---- EXCERPTED RECORDS

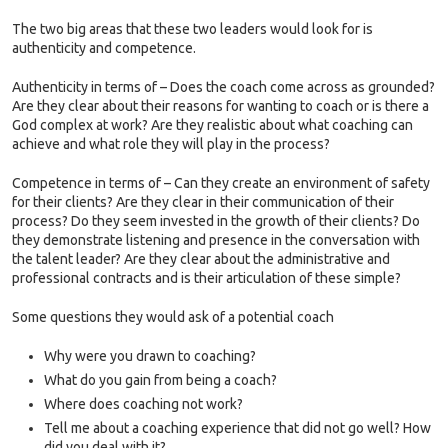
The two big areas that these two leaders would look for is
authenticity and competence.
Authenticity in terms of – Does the coach come across as grounded?
Are they clear about their reasons for wanting to coach or is there a
God complex at work? Are they realistic about what coaching can
achieve and what role they will play in the process?
Competence in terms of – Can they create an environment of safety
for their clients? Are they clear in their communication of their
process? Do they seem invested in the growth of their clients? Do
they demonstrate listening and presence in the conversation with
the talent leader? Are they clear about the administrative and
professional contracts and is their articulation of these simple?
Some questions they would ask of a potential coach
Why were you drawn to coaching?
What do you gain from being a coach?
Where does coaching not work?
Tell me about a coaching experience that did not go well? How
did you deal with it?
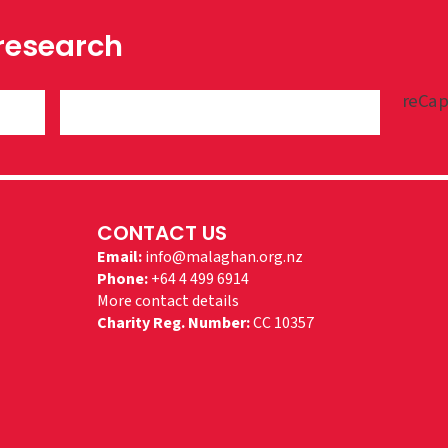
 research
reCap
CONTACT US
Email:
info@malaghan.org.nz
Phone:
+64 4 499 6914
More contact details
Charity Reg. Number:
CC 10357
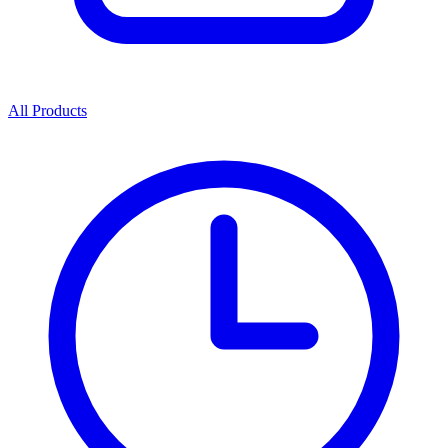
All Products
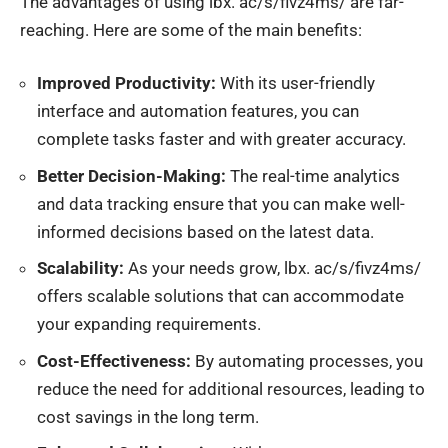
The advantages of using
lbx
. ac/s/fivz4ms/ are far-
reaching. Here are some of the main benefits:
Improved Productivity:
With its user-friendly
interface and automation features, you can
complete tasks faster and with greater accuracy.
Better Decision-Making:
The real-time
analytics
and data tracking ensure that you can make well-
informed decisions based on the latest data.
Scalability:
As your needs grow,
lbx
. ac/s/fivz4ms/
offers scalable solutions that can accommodate
your expanding requirements.
Cost-Effectiveness:
By automating processes, you
reduce the need for additional resources, leading to
cost savings in the long term.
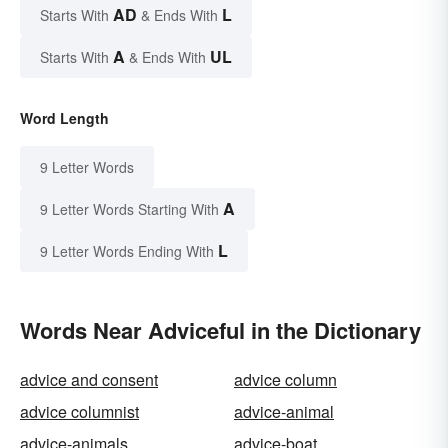
AD
L
Starts With
& Ends With
A
UL
Starts With
& Ends With
Word Length
9 Letter Words
A
9 Letter Words Starting With
L
9 Letter Words Ending With
Words Near Adviceful in the Dictionary
advice and consent
advice column
advice columnist
advice-animal
advice-animals
advice-boat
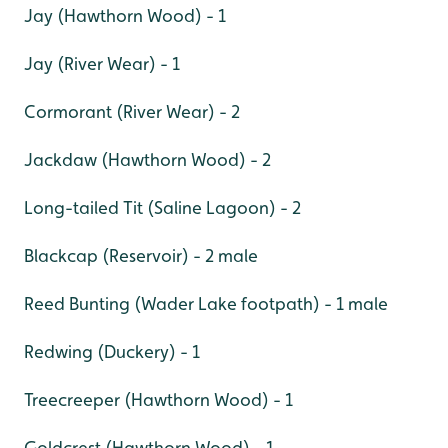
Jay (Hawthorn Wood) - 1
Jay (River Wear) - 1
Cormorant (River Wear) - 2
Jackdaw (Hawthorn Wood) - 2
Long-tailed Tit (Saline Lagoon) - 2
Blackcap (Reservoir) - 2 male
Reed Bunting (Wader Lake footpath) - 1 male
Redwing (Duckery) - 1
Treecreeper (Hawthorn Wood) - 1
Goldcrest (Hawthorn Wood) - 1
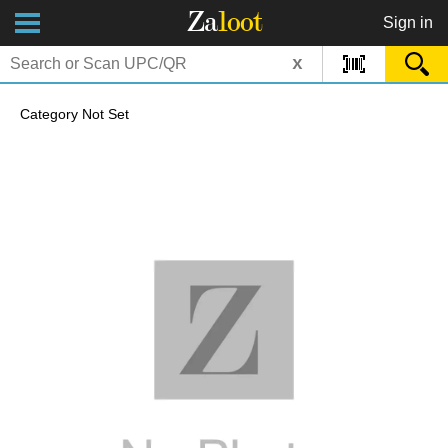
Za
loot
Sign in
x
Category Not Set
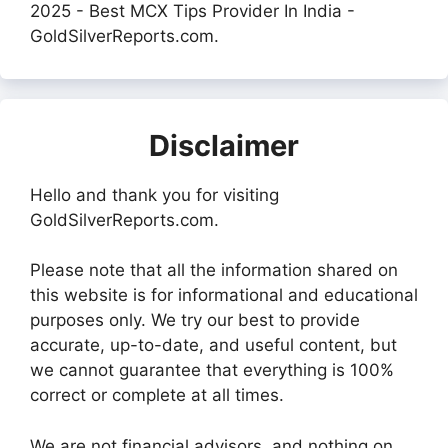
2025 - Best MCX Tips Provider In India -
GoldSilverReports.com.
Disclaimer
Hello and thank you for visiting
GoldSilverReports.com.
Please note that all the information shared on
this website is for informational and educational
purposes only. We try our best to provide
accurate, up-to-date, and useful content, but
we cannot guarantee that everything is 100%
correct or complete at all times.
We are not financial advisors, and nothing on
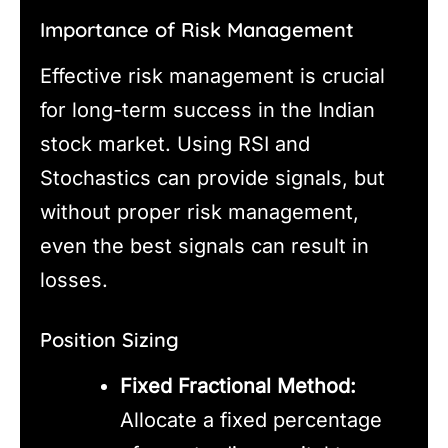
Importance of Risk Management
Effective risk management is crucial
for long-term success in the Indian
stock market. Using RSI and
Stochastics can provide signals, but
without proper risk management,
even the best signals can result in
losses.
Position Sizing
Fixed Fractional Method:
Allocate a fixed percentage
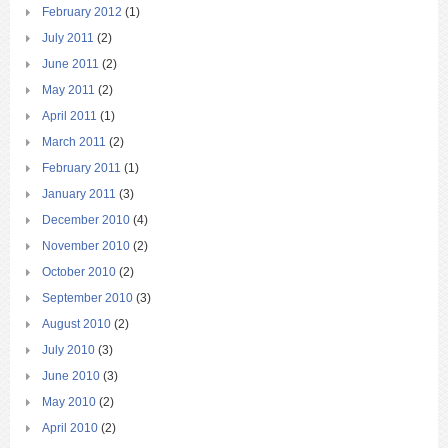
February 2012
(1)
July 2011
(2)
June 2011
(2)
May 2011
(2)
April 2011
(1)
March 2011
(2)
February 2011
(1)
January 2011
(3)
December 2010
(4)
November 2010
(2)
October 2010
(2)
September 2010
(3)
August 2010
(2)
July 2010
(3)
June 2010
(3)
May 2010
(2)
April 2010
(2)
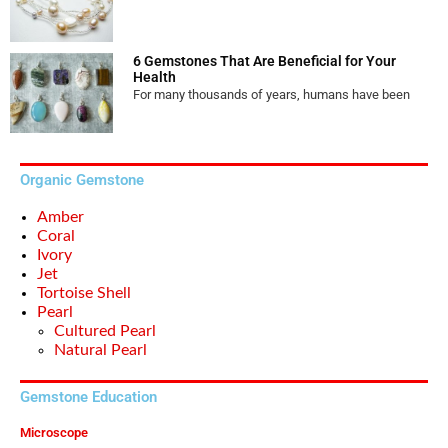
6 Gemstones That Are Beneficial for Your
Health
For many thousands of years, humans have been
Organic Gemstone
Amber
Coral
Ivory
Jet
Tortoise Shell
Pearl
Cultured Pearl
Natural Pearl
Gemstone Education
Microscope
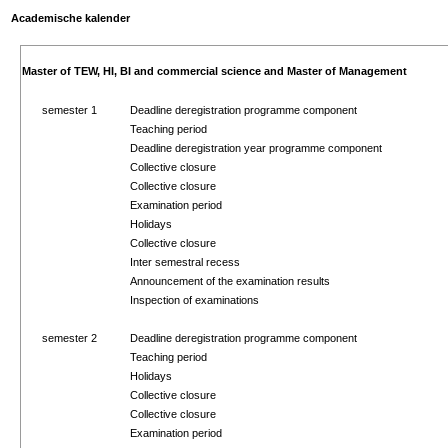
Academische kalender
Master of TEW, HI, BI and commercial science and Master of Management
semester 1
Deadline deregistration programme component
Teaching period
Deadline deregistration year programme component
Collective closure
Collective closure
Examination period
Holidays
Collective closure
Inter semestral recess
Announcement of the examination results
Inspection of examinations
semester 2
Deadline deregistration programme component
Teaching period
Holidays
Collective closure
Collective closure
Examination period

--------

DESCRIPTION OF THE TASK: Write out the stretch from the line containing "Jay (Hawthorn Wood) - 1" through the end of the items, word for word and including both ends. Leave the pictures out of your answer.

RESPONSE TO THIS EXERCISE:
Jay (Hawthorn Wood) - 1
Jay (River Wear) - 1
Cormorant (River Wear) - 2
Jackdaw (Hawthorn Wood) - 2
Long-tailed Tit (Saline Lagoon) - 2
Blackcap (Reservoir) - 2 male
Reed Bunting (Wader Lake footpath) - 1 male
Redwing (Duckery) - 1
Treecreeper (Hawthorn Wood) - 1
Goldcrest (Hawthorn Wood) - 1
Za
loot
Sign in
x
Category Not Set
2025 - Best MCX Tips Provider In India -
GoldSilverReports.com.
Disclaimer
Hello and thank you for visiting
GoldSilverReports.com.
Please note that all the information shared on
this website is for informational and educational
purposes only. We try our best to provide
accurate, up-to-date, and useful content, but
we cannot guarantee that everything is 100%
correct or complete at all times.
We are not financial advisors, and nothing on
Importance of Risk Management
Effective risk management is crucial
for long-term success in the Indian
stock market. Using RSI and
Stochastics can provide signals, but
without proper risk management,
even the best signals can result in
losses.
Position Sizing
Fixed Fractional Method:
Allocate a fixed percentage
February 2012
(1)
July 2011
(2)
June 2011
(2)
May 2011
(2)
April 2011
(1)
March 2011
(2)
February 2011
(1)
January 2011
(3)
December 2010
(4)
November 2010
(2)
October 2010
(2)
September 2010
(3)
August 2010
(2)
July 2010
(3)
June 2010
(3)
May 2010
(2)
April 2010
(2)
6 Gemstones That Are Beneficial for Your
Health
For many thousands of years, humans have been
Organic Gemstone
Amber
Coral
Ivory
Jet
Tortoise Shell
Pearl
Cultured Pearl
Natural Pearl
Gemstone Education
Microscope
Academische kalender
Master of TEW, HI, BI and commercial science and Master of Management
semester 1
Deadline deregistration programme component
Teaching period
Deadline deregistration year programme component
Collective closure
Collective closure
Examination period
Holidays
Collective closure
Inter semestral recess
Announcement of the examination results
Inspection of examinations
semester 2
Deadline deregistration programme component
Teaching period
Holidays
Collective closure
Collective closure
Examination period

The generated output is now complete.